Tuesday, February 03, 2015

Train Spotting

Africa's transportation capacity is currently beholden to road transport: According to the U.N., 80 percent of goods and 90 percent of people are moved via motorized vehicles—leaving many of Africa's sprawling urban hubs stuck in bumper-to-bumper gridlock. And as Africa's cities continue to grow, investing in alternative modes of transportation will only become more crucial.

The rehabilitation of old colonial-era railways is gaining steam across Africa. Over 220 miles of the Uganda-Kenya railway, which broke ground in 1896, will be revitalized by 2017. Ethiopia, meanwhile, is expected to reopen its 450 mile colonial-era rail line in early 2016. Nigeria, Africa's most populous country, is also getting into the mix. The West African nation invested $166 million to get old trains back up and running between Lagos, a megacity of over 20 million people, and Kano, an ancient city 700 miles to the north. A modern light rail network will open in the capital city of Addis Ababa in February. Once completed, this system will connect to a rehabilitated countrywide rail service. For the first time in history, the Ethiopian capital and various secondary cities will all be connected by rail. Migrants, freight services, and prospective businesses will gain access to a web of cities under a more integrated rail service. Africa's traditional urban centers—like Nairobi, and Accra—are unlikely to be the big winners of an expanded rail network. Instead, it's Africa's secondary cities—with populations ranging from 500,000 to 5 million—often neglected and overlooked by developers, that stand to gain the most. Offering secondary cities more equitable rail transportation is vital because their populations are exploding. 70 percent of Africa's urban growth through 2050 is projected for secondary cities—growth that must be buffeted by a national rail service.

For decades mismanagement and decay rendered the railways to rust and overgrow with plant life.

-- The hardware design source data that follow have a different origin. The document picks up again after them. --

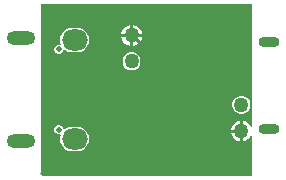
<source format=gbr>
%TF.GenerationSoftware,Altium Limited,Altium Designer,22.10.1 (41)*%
G04 Layer_Physical_Order=2*
G04 Layer_Color=16711680*
%FSLAX45Y45*%
%MOMM*%
%TF.SameCoordinates,7C4CEE53-0205-4E42-98F0-91463D168F18*%
%TF.FilePolarity,Positive*%
%TF.FileFunction,Copper,L2,Bot,Signal*%
%TF.Part,Single*%
G01*
G75*
%TA.AperFunction,Conductor*%
%ADD17C,0.25400*%
%TA.AperFunction,ComponentPad*%
%ADD20O,2.20000X1.80000*%
%ADD21O,2.40000X1.20000*%
%ADD22C,0.50002*%
%ADD23O,1.80000X0.90000*%
%TA.AperFunction,ViaPad*%
%ADD24C,1.27000*%
G36*
X2263140Y1572260D02*
Y542522D01*
X2250440Y539939D01*
X2240298Y557506D01*
X2223746Y574058D01*
X2203474Y585762D01*
X2181860Y591553D01*
Y502920D01*
Y414287D01*
X2203474Y420078D01*
X2223746Y431782D01*
X2240298Y448334D01*
X2250440Y465901D01*
X2263140Y463318D01*
Y124460D01*
X492760D01*
X467360Y149860D01*
X474980Y157480D01*
Y1574800D01*
X2260600D01*
X2263140Y1572260D01*
D02*
G37*
%LPC*%
G36*
X1254760Y1401813D02*
Y1325880D01*
X1330693D01*
X1324902Y1347494D01*
X1313198Y1367766D01*
X1296646Y1384318D01*
X1276374Y1396022D01*
X1254760Y1401813D01*
D02*
G37*
G36*
X1229360D02*
X1207746Y1396022D01*
X1187474Y1384318D01*
X1170922Y1367766D01*
X1159218Y1347494D01*
X1153427Y1325880D01*
X1229360D01*
Y1401813D01*
D02*
G37*
G36*
X1330693Y1300480D02*
X1254760D01*
Y1224547D01*
X1276374Y1230338D01*
X1296646Y1242042D01*
X1313198Y1258594D01*
X1324902Y1278866D01*
X1330693Y1300480D01*
D02*
G37*
G36*
X1229360D02*
X1153427D01*
X1159218Y1278866D01*
X1170922Y1258594D01*
X1187474Y1242042D01*
X1207746Y1230338D01*
X1229360Y1224547D01*
Y1300480D01*
D02*
G37*
G36*
X776408Y1376169D02*
X736408D01*
X709781Y1372664D01*
X684968Y1362386D01*
X663661Y1346036D01*
X647312Y1324729D01*
X637034Y1299917D01*
X633528Y1273289D01*
X637034Y1246662D01*
X639199Y1241436D01*
X633752Y1234819D01*
X629698Y1231185D01*
X616040D01*
X602440Y1225552D01*
X592032Y1215143D01*
X586399Y1201543D01*
Y1186824D01*
X592032Y1173224D01*
X602440Y1162815D01*
X616040Y1157182D01*
X630760D01*
X644359Y1162815D01*
X654768Y1173224D01*
X660401Y1186824D01*
Y1187035D01*
X673101Y1193299D01*
X684968Y1184193D01*
X709781Y1173915D01*
X736408Y1170409D01*
X776408D01*
X803035Y1173915D01*
X827848Y1184193D01*
X849155Y1200542D01*
X865505Y1221849D01*
X875783Y1246662D01*
X879288Y1273289D01*
X875783Y1299917D01*
X865505Y1324729D01*
X849155Y1346036D01*
X827848Y1362386D01*
X803035Y1372664D01*
X776408Y1376169D01*
D02*
G37*
G36*
X1249460Y1167700D02*
X1229580D01*
X1210378Y1162555D01*
X1193162Y1152615D01*
X1179105Y1138558D01*
X1169165Y1121342D01*
X1164020Y1102140D01*
Y1082260D01*
X1169165Y1063058D01*
X1179105Y1045842D01*
X1193162Y1031785D01*
X1210378Y1021845D01*
X1229580Y1016700D01*
X1249460D01*
X1268662Y1021845D01*
X1285878Y1031785D01*
X1299935Y1045842D01*
X1309875Y1063058D01*
X1315020Y1082260D01*
Y1102140D01*
X1309875Y1121342D01*
X1299935Y1138558D01*
X1285878Y1152615D01*
X1268662Y1162555D01*
X1249460Y1167700D01*
D02*
G37*
G36*
X2179100Y799400D02*
X2159220D01*
X2140018Y794255D01*
X2122802Y784315D01*
X2108745Y770258D01*
X2098805Y753042D01*
X2093660Y733840D01*
Y713960D01*
X2098805Y694758D01*
X2108745Y677542D01*
X2122802Y663485D01*
X2140018Y653545D01*
X2159220Y648400D01*
X2179100D01*
X2198302Y653545D01*
X2215518Y663485D01*
X2229575Y677542D01*
X2239515Y694758D01*
X2244660Y713960D01*
Y733840D01*
X2239515Y753042D01*
X2229575Y770258D01*
X2215518Y784315D01*
X2198302Y794255D01*
X2179100Y799400D01*
D02*
G37*
G36*
X2156460Y591553D02*
X2134846Y585762D01*
X2114574Y574058D01*
X2098022Y557506D01*
X2086318Y537234D01*
X2080527Y515620D01*
X2156460D01*
Y591553D01*
D02*
G37*
G36*
Y490220D02*
X2080527D01*
X2086318Y468606D01*
X2098022Y448334D01*
X2114574Y431782D01*
X2134846Y420078D01*
X2156460Y414287D01*
Y490220D01*
D02*
G37*
G36*
X630760Y551176D02*
X616040D01*
X602440Y545543D01*
X592032Y535134D01*
X586399Y521535D01*
Y506815D01*
X592032Y493215D01*
X602440Y482807D01*
X616040Y477174D01*
X629700D01*
X633749Y473543D01*
X639201Y466923D01*
X637044Y461717D01*
X633538Y435089D01*
X637044Y408462D01*
X647322Y383649D01*
X663671Y362342D01*
X684978Y345993D01*
X709791Y335715D01*
X736418Y332209D01*
X776418D01*
X803046Y335715D01*
X827858Y345993D01*
X849165Y362342D01*
X865515Y383649D01*
X875793Y408462D01*
X879298Y435089D01*
X875793Y461717D01*
X865515Y486529D01*
X849165Y507836D01*
X827858Y524186D01*
X803046Y534464D01*
X776418Y537969D01*
X736418D01*
X709791Y534464D01*
X684978Y524186D01*
X673101Y515072D01*
X660401Y521335D01*
Y521535D01*
X654768Y535134D01*
X644359Y545543D01*
X630760Y551176D01*
D02*
G37*
%LPD*%
D17*
X1639130Y880550D02*
Y916110D01*
X1242060Y1313180D02*
X1639130Y916110D01*
Y880550D02*
X2016760Y502920D01*
X2169160D01*
D20*
X756418Y435089D02*
D03*
X756408Y1273289D02*
D03*
D21*
X303414Y1286200D02*
D03*
Y422173D02*
D03*
D22*
X623400Y514175D02*
D03*
Y1194184D02*
D03*
D23*
X2404956Y517502D02*
D03*
X2404999Y1257500D02*
D03*
D24*
X1242060Y1313180D02*
D03*
X1239520Y1092200D02*
D03*
X2169160Y502920D02*
D03*
Y723900D02*
D03*
%TF.MD5,e73feb68c10ba7eb46be05738c5e198d*%
M02*

</source>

A 2011 report co-authored by the World Bank and the African Development Bank found that $3 billion was needed to modernize Africa's railways; the latest revitalization efforts represent a mere fraction of that need. Nonetheless, the projects symbolize a major shift in the continent's transportation infrastructure and planning. Rather than creating an interconnected network of cities, as modern railways often do, colonial rails simply connected resource-rich hinterlands to the coastline. The final destination along the port is where goods (and people) were ultimately shipped off to Europe and beyond. Not surprisingly, this is where Africa's major urban centers grew. African countries generally boast a single major city, which is almost exclusively located along the final destination of its colonial railway network. Africa's mid-size cities away from the coast, meanwhile, essentially developed in isolation—from the rail infrastructure and the commercial benefits that came with it. A 2014 working paper from Oxford University found that cities in Kenya that developed near rail networks were not only denser but also wealthier. So by refurbishing and ultimately expanding aging rail networks, Africa's once closed-off secondary cities could finally become integrated into nationwide rail networks and reap the accompanying rewards.